Motorola has been in the radio business since Faraday was a boy, so I wouldn't discount them. I don't mid their phones either.

I bought a pair of UHF radios because they were cheap. However, there are a few negatives:

* UHF is not monitored so you can't count them as a safety device;

* range seems to be much less than the published figures;

* a waterproof one will set you back as much as a waterproof VHF;

* when I put one in a waterproof bag, it severely curtailed the range;

* many bozos use them - Roberta you don't want to listen to their infantile prattling;

* one rolling and one day out in rough seas means no more radios.

I bought a VHF instead. It will particularly serve me when I fish out on the wobbly alone


----------



## BATMAN (Mar 28, 2008)

Hiya

It all depends on how you are going to use it but if you are only going to be a 100 yards away from each other in yaks then the cheaper units will do you fine.

I purchased an IECOM top of the range radio that gives me about 5km line of site but when I added a extra long external antenna it gave me approx 20-25km depending on terrain. I wanted this set up when riding motorbikes and combined with throat mics I could keep in contact with my mate and other riders. We used to send a guy up the road to the top of the mountain and he would report back on things like road conditions, traffic, mr plod etc....as a group it kept things safe.

I would highly recomend sing one if you are going to paddle distances in open water and in difficult weather, make sure you know the marine channels.

Cheers

Batty


----------



## Davey G (Jan 15, 2006)

ive got a pair of crappy Oricom ones which came free with a dodgy set of home phones I bought.
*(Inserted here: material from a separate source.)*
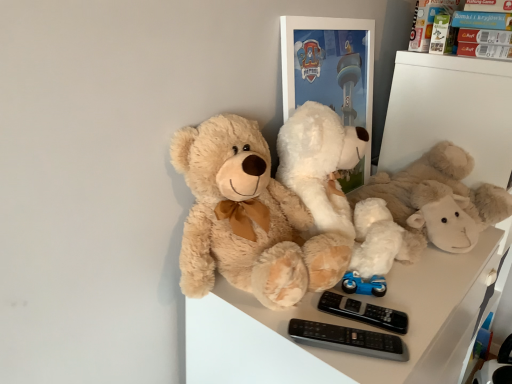
What is the approximate height of matte cardboard box at upper right?

matte cardboard box at upper right is 6.83 inches in height.

Measure the distance between point (317, 267) and camera.

Point (317, 267) is 34.13 inches from camera.

Where is `black plastic remote controls at lower center`? This screenshot has width=512, height=384. black plastic remote controls at lower center is located at coordinates (348, 339).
I think they are 0.5w but the range of up to 2-3km does me fine most of the time on group trips where I'm usually within a km or 2 of my paddling buddies. they wont work if theres any line of sight interference eg if one of you is behind a headland etc, but so far they've served me well for what I use them for.


----------



## Dodge (Oct 12, 2005)

arpie said:


> I like the idea of having 2 so that when I yak with someone else, they can stay in touch .... don't want to spend a fortune tho!


Roberta 
This is what I use mine for just fishing mate contact....I bought variable 1w or 0.5w and after a few uses rarely use 1w, with 0.5w being adequate for a couple of kms apart.
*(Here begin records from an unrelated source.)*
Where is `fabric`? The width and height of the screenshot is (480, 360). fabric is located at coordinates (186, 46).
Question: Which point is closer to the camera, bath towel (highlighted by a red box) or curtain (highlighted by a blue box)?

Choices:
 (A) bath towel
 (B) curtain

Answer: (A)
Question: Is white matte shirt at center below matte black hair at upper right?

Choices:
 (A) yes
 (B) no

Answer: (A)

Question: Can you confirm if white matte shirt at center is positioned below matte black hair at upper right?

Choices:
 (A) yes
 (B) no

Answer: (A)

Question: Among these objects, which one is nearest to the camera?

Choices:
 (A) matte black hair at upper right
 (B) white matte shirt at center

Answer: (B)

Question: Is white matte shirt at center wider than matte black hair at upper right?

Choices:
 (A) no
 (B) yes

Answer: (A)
Dave rightly says chatter is a problem, in our case its generally, builders, truckies etc but we can overide them to talk because of a closeness on the water and we are not parrots anyway, maybe 20 words in a session.. I just blank out the chatter unless I hear Dodge or Richo spoken

The water proofing I did just with a ziplock sandwich bag with no signal affect and can talk and receive through the bag OK...I use a 2 hole paper punch to punch a hole *outside* the zip for the a lanyard and the UHF is fully sealed inside the bag


----------



## yankatthebay (Dec 14, 2007)

I just have one of those cheapo UHF radios. I have it in a waterproof bag from Aquapac (got a VHF in the other aquapac, dont ask how I got 2 of them).
I only expect to need the UHF for short range so I am not worried about a bigger antenna or higher power. If you do want the extra power, it might be cheaper to get a 0.5W model and add a bigger antenna to it. You have to remember that for every 3dB you add to the antenna strength, you double the power.
So if you have a 2dB antenna by default and you change it for a 5dB one, your 0.5W model becomes a 1W model. If you add an 8dB antenna instead, you get a 2W model, 11dB gives you a 4W model, etc, etc, etc.

It actually makes me wonder if the power of the radio is actually 0.5W or if they are just adding up the power, plus the antenna gain on the labels. Need to use a wave analyzer to test that theory.

Anyways, I use the VHF as my security device, not the UHF. Since VHF has better range and gives good security out to sea, which you probably aren't going to need in a hurry. Just need a UHF to tell the stinkboats not to run you over, which I thankfully have not needed to do...yet.


----------



## Joffa (Nov 8, 2007)

I just bought a new Cobra VHF for around $200 from C H Smith marine. I do have some cheap UHF radios, but felt that on the water VHF was the go. Its IPX 7 rated (waterproof at 1 meter for 30 mins). Dont know if it floats yet, but felt this was good to keep in my PFD. Just my ramblings....


----------